Numbness, a tingling feeling, and leg discomfort are other frequent endometriosis symptoms. This type of discomfort may extend over one or both of your legs and worsen in the days leading up to your period.
Your menstruation contains blood clots.
Everyone’s period is unique – it might be lighter, darker, or heavier, for example. It’s also very normal to see a clot or two now and again. However, if your blood becomes black and the clots are persistent and large in size, you may have uterine fibroids. These noncancerous uterine growths can cause irregular bleeding and even bladder problems.
- Your favorite meals are unappealing to you.
Do you find it difficult to complete even a modest meal because you’re always hungry? Have you recently lost all desire to eat? All of these changes in your eating patterns might be signs of ovarian cancer, especially if they’re accompanied by stomach pain and bowel abnormalities.
- Your hair is thinning.
Hair loss is one of the visible signs of insufficient testosterone, a hormone that promotes and maintains healthy hair growth. Patchy hair on your head, which can eventually lead to baldness, is a definite indicator of an imbalance.
Your body hair may be impacted as well, however, this symptom may be less visible, especially if you shave your legs and armpits regularly.

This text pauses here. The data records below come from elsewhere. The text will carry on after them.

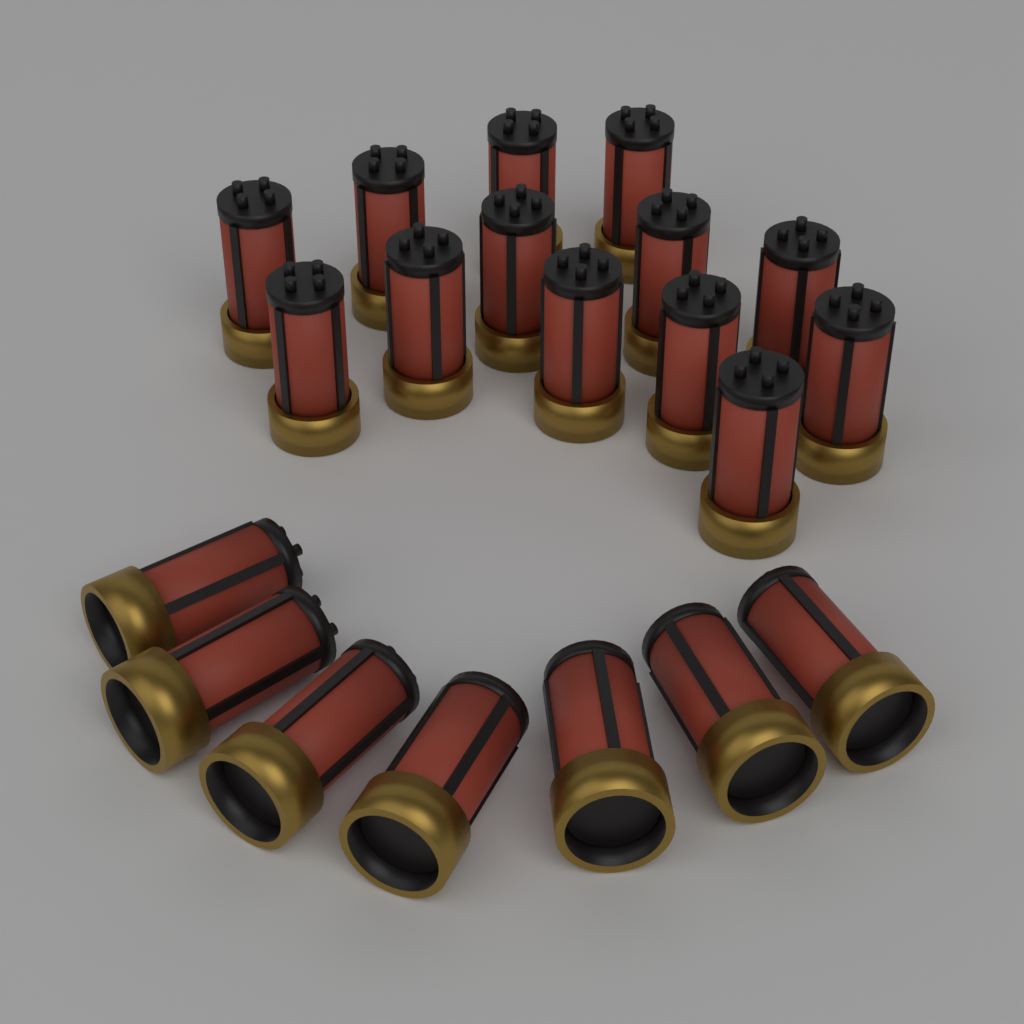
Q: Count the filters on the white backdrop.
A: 20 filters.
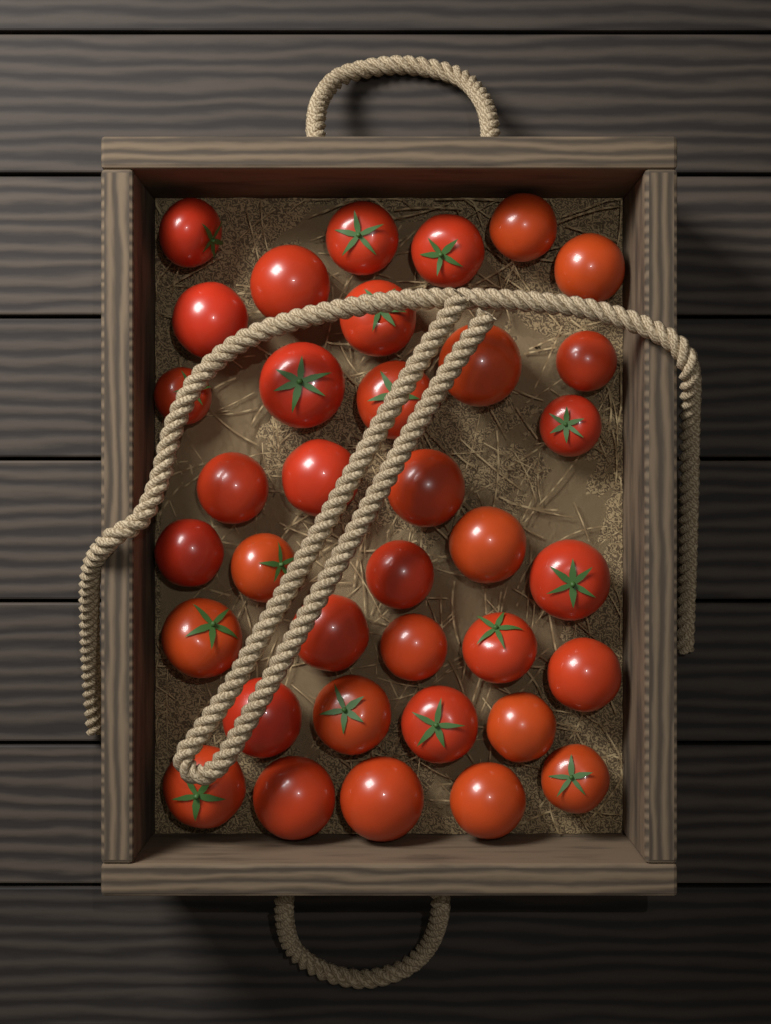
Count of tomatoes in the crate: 36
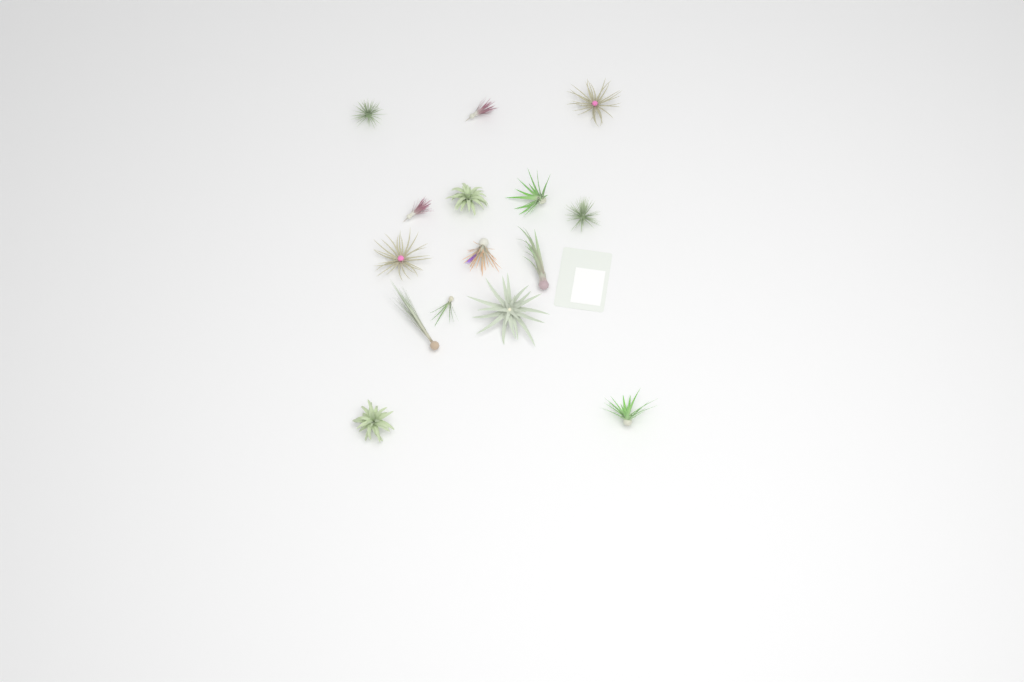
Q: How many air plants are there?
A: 15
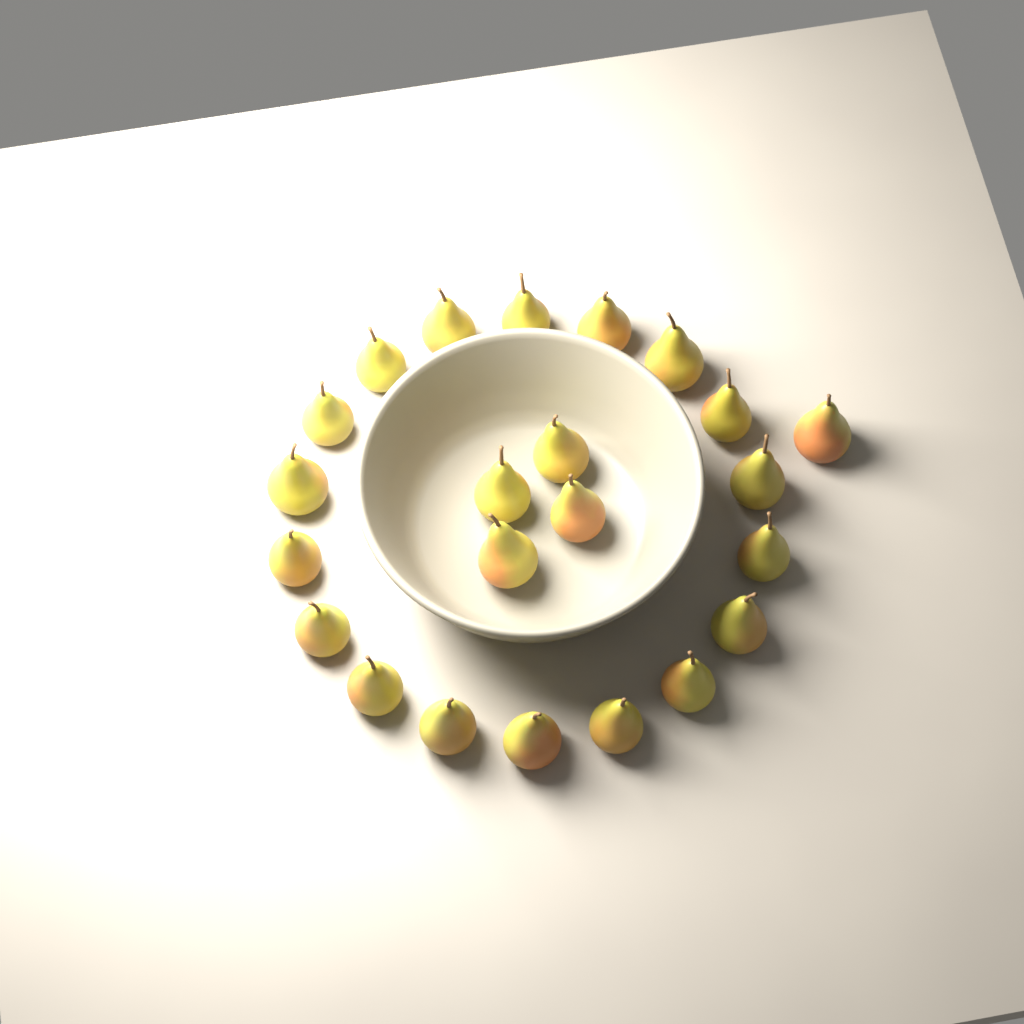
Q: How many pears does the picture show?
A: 23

You’re always too hot or too cold.
You most likely have a hormone imbalance if you can never feel comfortable at room temperature. Your estrogen levels, a hormone that governs female reproduction, might be one of the causes of such an imbalance. Its levels fluctuate throughout your life and during your menstrual cycle, although there may be issues with its production in your body at times.
Your body temperature might be affected by estrogen levels. Low estrogen, on the other hand, produces heat flashes, while excessive estrogen makes you feel chilly in your hands and feet all the time.